Are you prepared to begin raising capital for your company? Use this checklist to determine how ready you really are. Not all companies will have all 12 of these readiness factors, but the more you have, the more ready you are.
Package – Investors are buying a piece of your company. When you present your investment opportunity to investors be sure that you are presenting the whole package, not just the product or technology.
People – The management team is incredibly important. If your company is still small or can’t afford to hire a complete team, be sure to add people to your deal in the form of volunteer advisors. Can you name 10 people who are willing to publicly be affiliated with your company?
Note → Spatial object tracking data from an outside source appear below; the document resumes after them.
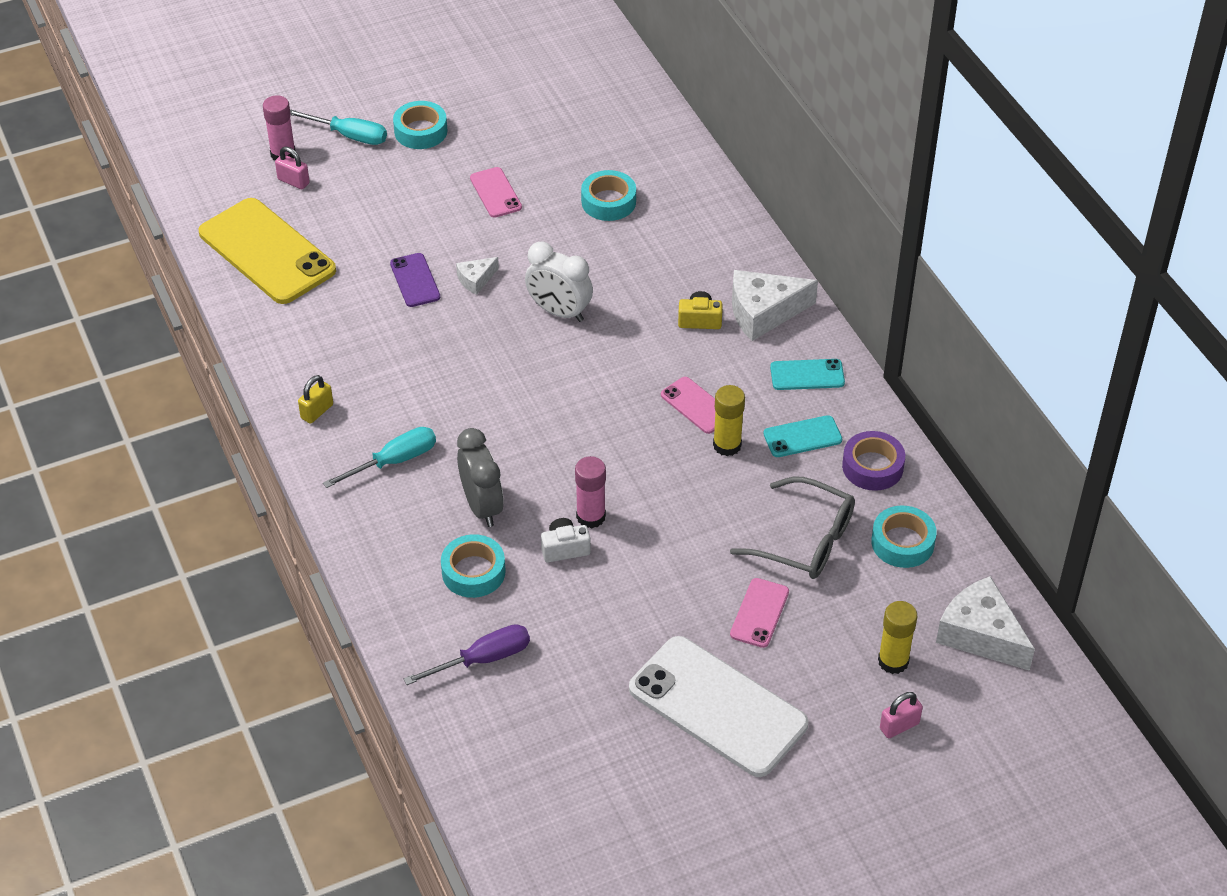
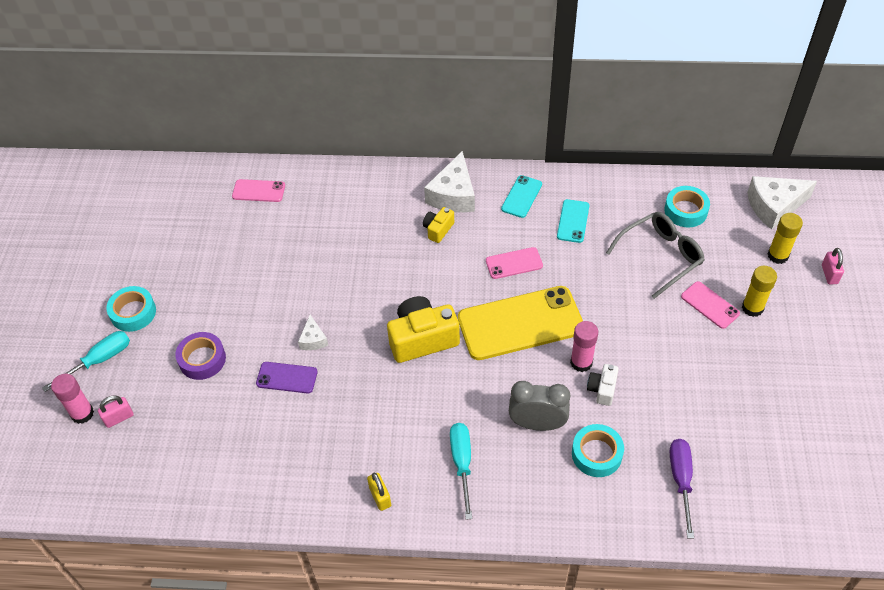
camera: 60 degrees left, 5 degrees up
(267, 252) = (183, 466): yellow phone -> yellow phone (520, 323)
(495, 193) = (234, 292): pink phone -> pink phone (258, 191)
(534, 367) = (422, 339): none -> yellow camera
(559, 312) = (379, 303): white clock -> none
(608, 202) = (293, 232): turquoise tape -> none
(717, 707) = (778, 360): white phone -> none
(727, 445) = (558, 262): yellow glue stick -> yellow glue stick (752, 308)
(872, 467) = (617, 198): purple tape -> purple tape (202, 359)

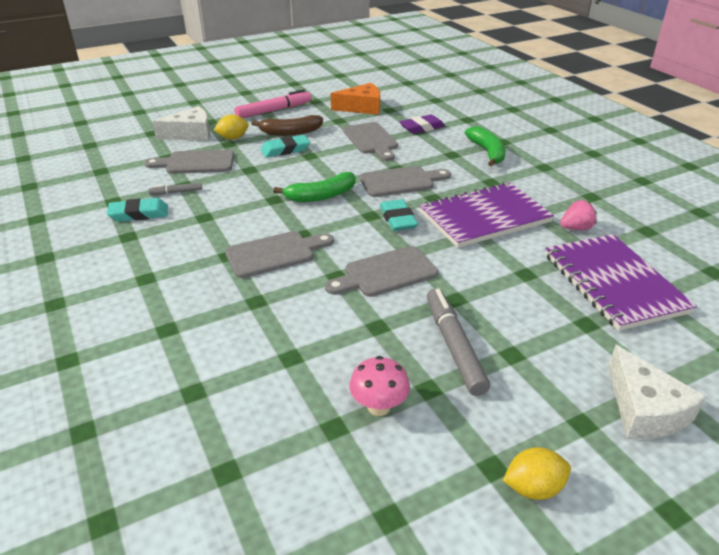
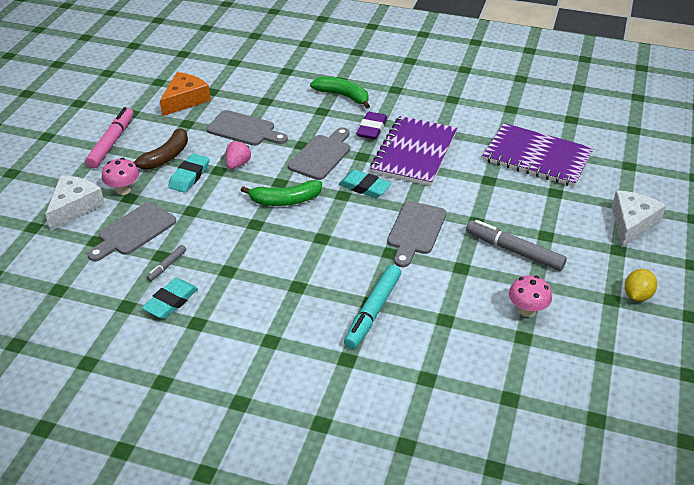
camera: 45 degrees left, 5 degrees up
(233, 138) = (123, 190): yellow lemon -> pink mushroom
(247, 309) = (373, 311): none -> turquoise marker
(274, 253) = (327, 264): grey cutting board -> none
(321, 196) = (285, 200): green banana -> green banana turned 60 degrees clockwise
(422, 128) = (264, 97): purple eraser -> purple eraser (372, 129)
(576, 228) = (474, 130): pink strawberry -> pink strawberry (238, 164)
(644, 409) = (631, 223): white cheese -> white cheese turned 90 degrees counterclockwise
Plan – Failing to plan is planning to fail. Of course you won’t follow your business plan exactly and everything will change next week. Write the plan anyway, then keep improving on it.
Proforma – Investors love to see the numbers. It’s better if you can provide validated numbers that reflect a few of the big decisions you are going to make.
Prototype – Can you put your product in an investor’s hand? Better yet, is it a working prototype? Prototypes show you are another step closer to revenue.
Product – Do you have a finished product? Even better.
Promotion Strategy – You may have the best product in the world and if no one knows about it, your company fails. How are you going to get your product into the world? Provide specifics about your strategy such as, “work with Marketing Company X, beginning March 2013”.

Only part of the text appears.